Would you transcribe the entries below word for word, omitting all images?

[Stored entries]
-------------------------
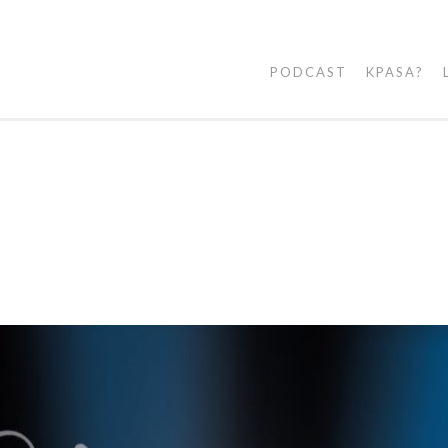
PODCAST
KPASA?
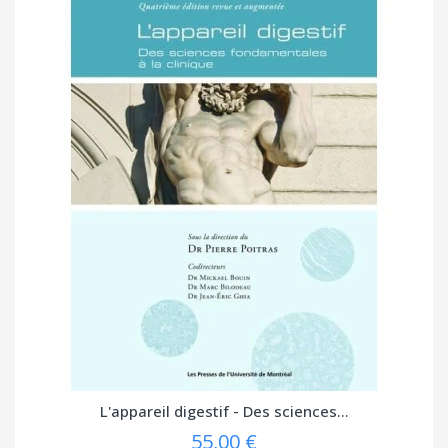
L'appareil digestif - Des sciences...
55,00 €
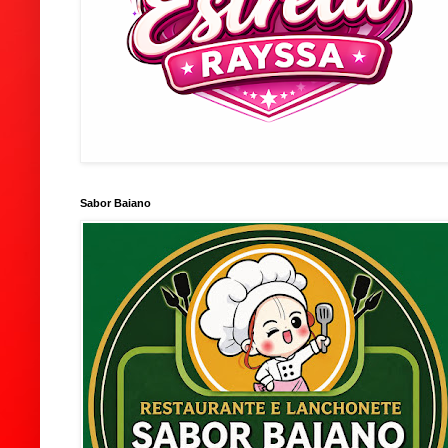
Sabor Baiano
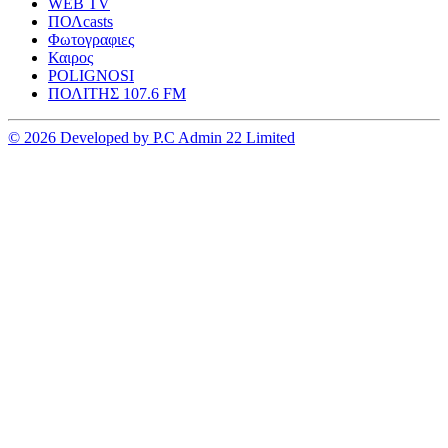
WEB TV
ΠΟΛcasts
Φωτογραφιες
Καιρος
POLIGNOSI
ΠΟΛΙΤΗΣ 107.6 FM
© 2026 Developed by P.C Admin 22 Limited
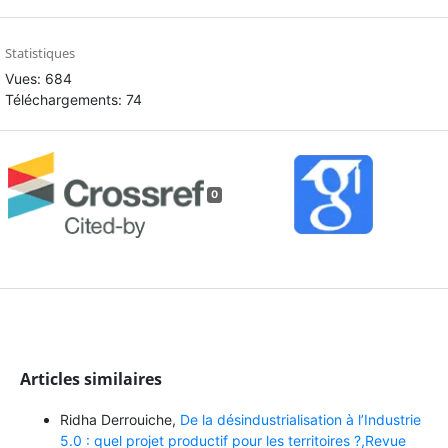
Statistiques
Vues: 684
Téléchargements: 74
0
Articles similaires
Ridha Derrouiche,
De la désindustrialisation à l’Industrie
5.0 : quel projet productif pour les territoires ?,Revue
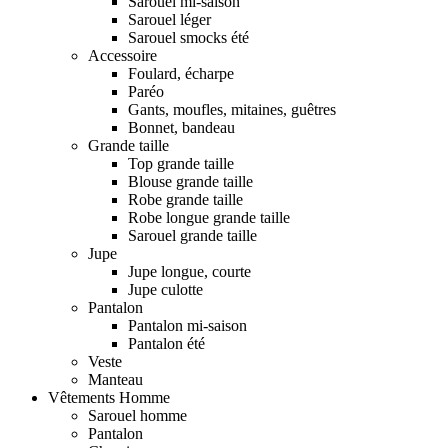
Sarouel mi-saison
Sarouel léger
Sarouel smocks été
Accessoire
Foulard, écharpe
Paréo
Gants, moufles, mitaines, guêtres
Bonnet, bandeau
Grande taille
Top grande taille
Blouse grande taille
Robe grande taille
Robe longue grande taille
Sarouel grande taille
Jupe
Jupe longue, courte
Jupe culotte
Pantalon
Pantalon mi-saison
Pantalon été
Veste
Manteau
Vêtements Homme
Sarouel homme
Pantalon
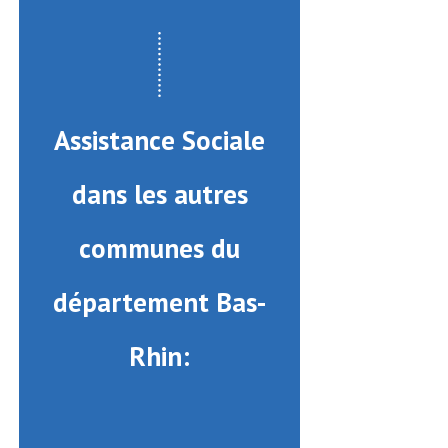
Assistance Sociale
dans les autres
communes du
département Bas-
Rhin:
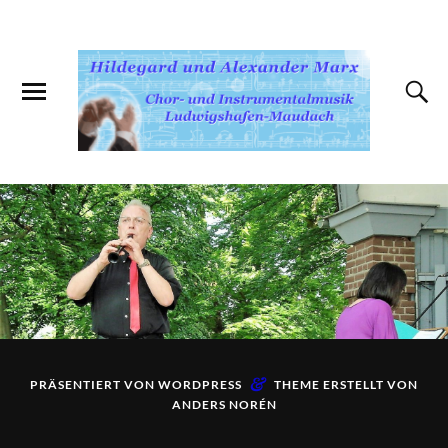
&
PRÄSENTIERT VON
WORDPRESS
THEME ERSTELLT VON
ANDERS NORÉN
-------------------------
● Problem solution
PODCAST
KPASA?
L'appareil digestif - Des sciences...
55,00 €
Sabor Baiano
WEB TV
ΠΟΛcasts
Φωτογραφιες
Καιρος
POLIGNOSI
ΠΟΛΙΤΗΣ 107.6 FM
© 2026 Developed by P.C Admin 22 Limited
Statistiques
Vues: 684
Téléchargements: 74
0
Articles similaires
Ridha Derrouiche,
De la désindustrialisation à l’Industrie
5.0 : quel projet productif pour les territoires ?,Revue
Sarouel mi-saison
Sarouel léger
Sarouel smocks été
Accessoire
Foulard, écharpe
Paréo
Gants, moufles, mitaines, guêtres
Bonnet, bandeau
Grande taille
Top grande taille
Blouse grande taille
Robe grande taille
Robe longue grande taille
Sarouel grande taille
Jupe
Jupe longue, courte
Jupe culotte
Pantalon
Pantalon mi-saison
Pantalon été
Veste
Manteau
Vêtements Homme
Sarouel homme
Pantalon
Assistance Sociale
dans les autres
communes du
département Bas-
Rhin:
&
PRÄSENTIERT VON
WORDPRESS
THEME ERSTELLT VON
ANDERS NORÉN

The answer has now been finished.